Data Protection

GDPR stands for the General Data Protection Regulation. GDPR came into effect on the 25th of May 2018, replacing the Data Protection Directive (DPD) and the UK Data Protection Act 1998.  Further to Brexit, the UK had adopted UK GDPR. The Data Protection Act (2018) refers to the practices, safeguards, and binding rules put in place to protect your personal information and ensure that you remain in control of it. In short, you should be able to decide whether you want to share some information, who has access to it, for how long, for what reason, and be able to modify some of this information, and more.

GDPR applies to any organisation that processes and holds personal data UK citizens is obliged to abide by the laws set out in UK GDPR. GDPR affects every individual that stores or uses European personal data in and outside of the EU.

Under the GDPR, the College must observe six fundamental principles when processing personal data - including ensuring that their use of personal data is lawful, fair, and transparent. We must implement organisational and technical measures to protect it from misuse and exploitation.  Compliance also includes the maintenance of statutory documentation such as Data Protection Impact Assessments for high-risk processing and a Record of Processing Activities.

So, what exactly is personal data? Personal data means any information relating to an identified or identifiable natural person. Known as the ‘data subject’.

In other words, any information that clearly about a particular person. But how broadly does this apply?

The GDPR states that this applies where an individual can be identified directly or indirectly. Some of the followings are examples that can make an individual identifiable:

• Name;
• Identification number;
• Location data; and
• An online identifier
• Image

A name is perhaps the most common means of identifying someone. However, whether any potential identifier, including whether a name identifies an individual depends on the context.

By itself, the name ‘John Smith’ may not always be personal data because there are many individuals with that name. However, if the name is combined with other information (such as an address, a place of work, or a telephone number) this is often sufficient to clearly identify one individual.

Special Category Data

GDPR special category data is personal information of data subjects (individuals) that is especially sensitive. Special category data includes the following:

• Race and ethnic origin
• Religious or philosophical beliefs
• Political opinions
• Trade union memberships
• Biometric data used to identify an individual
• Genetic data
• Health data
• Data related to sexual orientation

Due to these data elements being particularly sensitive, the College must have a legitimate and lawful reason for collecting, storing, transmitting, or processing these data. 

The College will only collect and process data that is necessary and we are forbidden from processing data unlawfully.  Examples of reasons why we ask for your data can vary from the College performing its public task, fulfilments of legal obligations and where an individual requires protection from harm.  Legislation protects your data against being processed where there is no existing lawful basis to do so.

The College has many Privacy Notices for various Departments to help you understand, how and why we collect your information. Privacy Notice - SERC

The Information Commissioners Office (ICO) states that, UK GDPR provides the following rights for individuals, which the College is complaint with:

• The Right to be informed;
• The Right of access:
• The Right to rectification;
• The Right to erasure;
• The Right to restrict processing;
• The Right to data portability;
• The Right to object;
• Rights in relation to automated decision-making and profiling. 

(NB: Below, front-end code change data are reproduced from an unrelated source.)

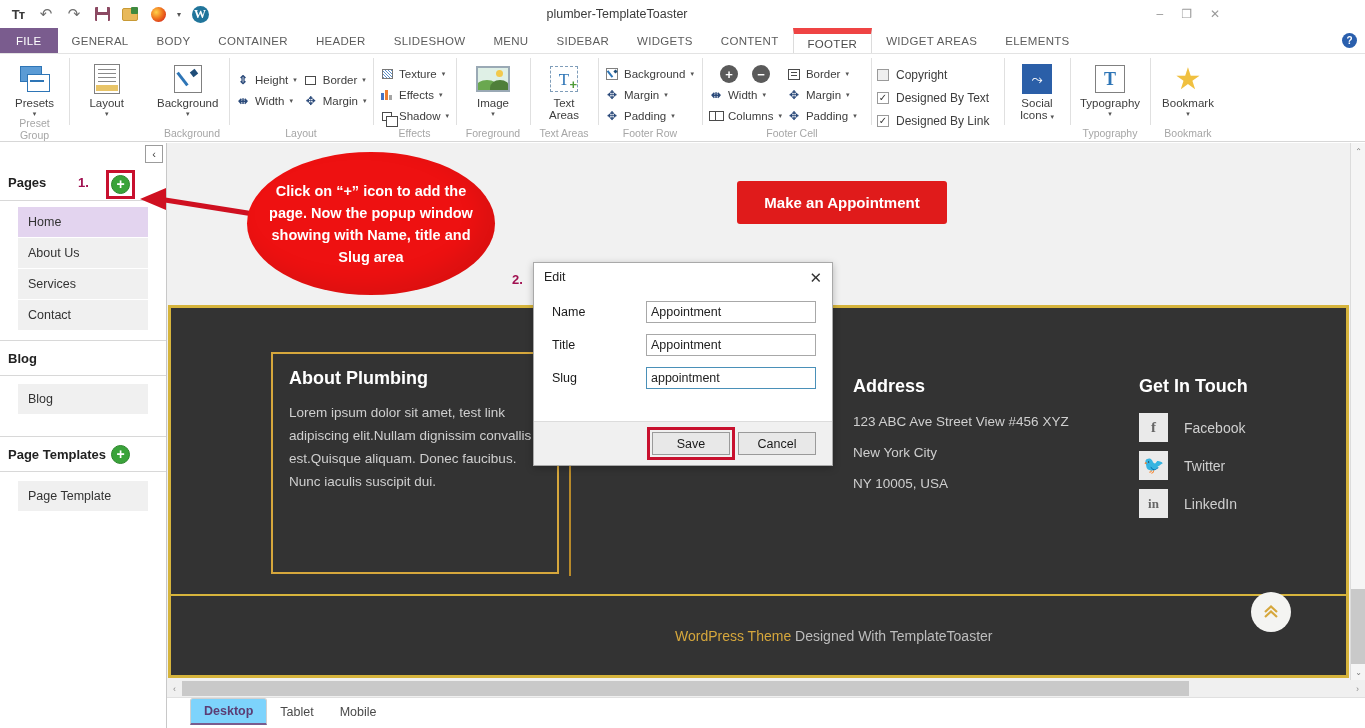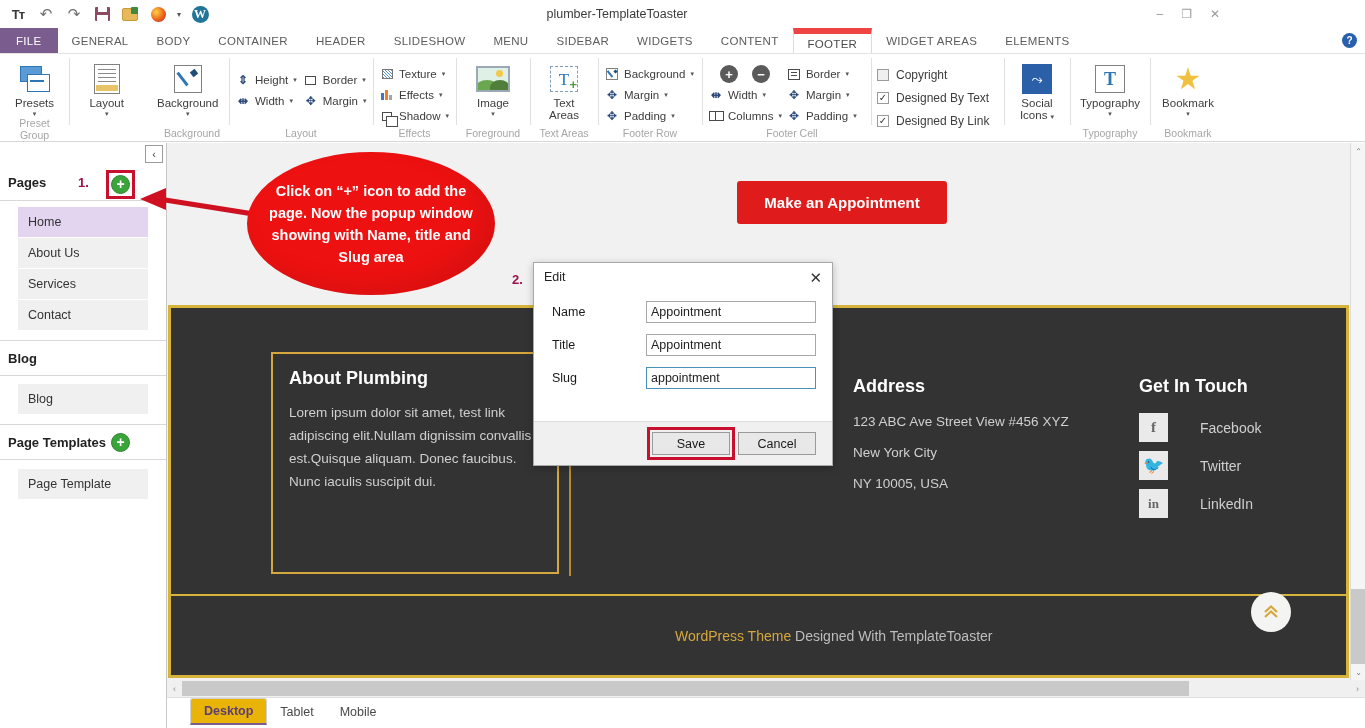--- a/index.html
+++ b/index.html
@@ -183,21 +183,21 @@
   .nav-col { position:absolute; left:398px; top:58px; width:150px; padding-left:18px; border-left:2px solid #b88a2a; height:210px;}
   .nav-col div { color:#d8d8d8; font-size:14.5px; margin-bottom:24px; }
   .addr-col { position:absolute; left:682px; top:68px; width:260px; }
   .addr-col h3 { color:#fff; font-size:18px; margin-bottom:17px; }
   .addr-col div { color:#cfcfcf; font-size:13.5px; margin-bottom:16px; }
   .touch-col { position:absolute; left:968px; top:68px; width:200px; }
   .touch-col h3 { color:#fff; font-size:18px; margin-bottom:16px; }
   .soc-row { display:flex; align-items:center; gap:16px; margin-bottom:9px; }
   .soc-ic { width:29px;height:29px;background:#eaeaea;color:#666;display:flex;align-items:center;justify-content:center;
     font-size:15px;font-weight:bold;font-family:"Liberation Serif",serif;}
-  .soc-lb { color:#cfcfcf; font-size:14px;margin-left:16px; }
+  .soc-lb { color:#cfcfcf; font-size:14px; }
   .botbar {
     position:absolute; left:1px; top:451px; width:1181px; height:84px; background:#333333;
     border-left:3px solid #d6b43c; border-right:3px solid #d6b43c; border-bottom:3px solid #d6b43c;
     border-top:2px solid #d6b43c;
     display:flex; align-items:center;
   }
   .botbar .copy { margin-left:504px; font-size:14px; color:#bdbdbd; }
   .botbar .copy b { color:#d6a73c; font-weight:normal; }
   .totop {
     position:absolute; right:55px; top:-4px; width:40px; height:40px; border-radius:50%;
@@ -211,21 +211,21 @@
   .vs-track-lower { position:absolute; left:0; top:446px; width:15px; height:75px; background:#c9c9c9; }
   .hscroll { position:absolute; left:167px; top:680px; width:1198px; height:17px; background:#f0f0f0; }
   .hs-arrow { position:absolute; top:0; width:15px; height:17px; display:flex; align-items:center; justify-content:center;
      font-size:9px; color:#8a8a8a; }
   .hs-thumb { position:absolute; left:15px; top:1px; width:1007px; height:15px; background:#c9c9c9; }
 
   
   .statusbar { position:absolute; left:0; top:697px; width:1365px; height:31px; background:#ffffff; border-top:1px solid #e0e0e0;}
   .dev-tabs { position:absolute; left:190px; top:0px; display:flex; align-items:stretch; height:27px; }
   .dev-tab { padding:0 13px; display:flex; align-items:center; font-size:12.5px; color:#4a4a4a; }
-  .dev-tab.active { background:#eab308; border:1px solid #d0d0d0; border-bottom:2px solid #7a5c8e; color:#5b3d74; font-weight:bold;
+  .dev-tab.active { background:#7dd3fc; border:1px solid #d0d0d0; border-bottom:2px solid #7a5c8e; color:#5b3d74; font-weight:bold;
      border-radius:3px 3px 0 0; }
   .bottom-left-block { position:absolute; left:0; top:697px; width:167px; height:31px; background:#fff; border-right:1px solid #c8c8c8;}
 
   
   .callout {
     position:absolute; left:247px; top:152px; width:248px; height:143px;
     background:#ee1111; border-radius:50%;
     display:flex; align-items:center; justify-content:center;
     box-shadow: inset -12px -10px 22px rgba(0,0,0,.08);
   }
@@ -615,21 +615,21 @@
       <div class="page-item">About Us</div>
       <div class="page-item">Services</div>
       <div class="page-item">Contact</div>
     </div>
     <div class="sec-head" style="margin-top:10px">
       <span class="ttl">Blog</span>
     </div>
     <div style="padding-top:8px">
       <div class="page-item">Blog</div>
     </div>
-    <div class="sec-head" style="margin-top:10px">
+    <div class="sec-head" style="margin-top:22px">
       <span class="ttl">Page Templates</span>
       <span class="add-circle" style="margin-right:28px">+</span>
     </div>
     <div style="padding-top:9px">
       <div class="page-item">Page Template</div>
     </div>
   </div>
 
   <div class="canvas">
     <div class="canvas-top">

The College has one month to reply to all GDPR requests. For requests made on the weekend or on a holiday, organisations have the next working day to start the timer on their response. 

While individuals’ rights are paramount in GDPR the law does contain some provisions/exemptions where the College is not obliged to comply. Each request is assessed very carefully against legislation. Considering all surrounding factors if it is agreed that the College is unable to apply fully with your request, the College will provide reasoning for this, if possible. 

If you are unhappy with the College’s response to your Subject Access Request, please let us know by emailing informationrights@serc.ac.uk or addressing a letter to the Records Manager.

If you remain unhappy with the College’s response to your Subject Access Request, please contact the Information Commissioner at:

Information Commissioner’s Office  

Wycliffe House

Water Lane

Wilmslow

Cheshire

SK9 5AF

If you have any concerns at all on how the College may be processing your data or if you believe the data, we hold on you is inaccurate, then please contact the Data Protection Officer, informationrights@serc.ac.uk

The College welcomes all means of support for our students however we must also comply with GDPR and the Data Protection Act (2018) which regulates how we process personal data, including any disclosures about our students.  This applies to all student information, even if they are under the age of 18.

The College is unable to discuss student information with anyone unless the student has provided this consent on their student account or where an individual has legal responsibility for a vulnerable adult.  During application and enrolment, the student is given opportunity to provide this consent and the name of the person to whom we can discuss their information with.

In an emergency e.g., where we have concerns about the life, health, and welfare of the student, we will make contact with the person identified as the ‘Emergency Contact’ on the student’s account.

While the College may not be able to discuss information with you, students can access their student profile from home, and this will contain their timetable, attendance register and various other aspects of their progress at the College.

Staff can answer any questions you may have about College processes e.g. EMA, Application process, Learning Support provision, and we have a suite of policies and procedures available on our website for your information.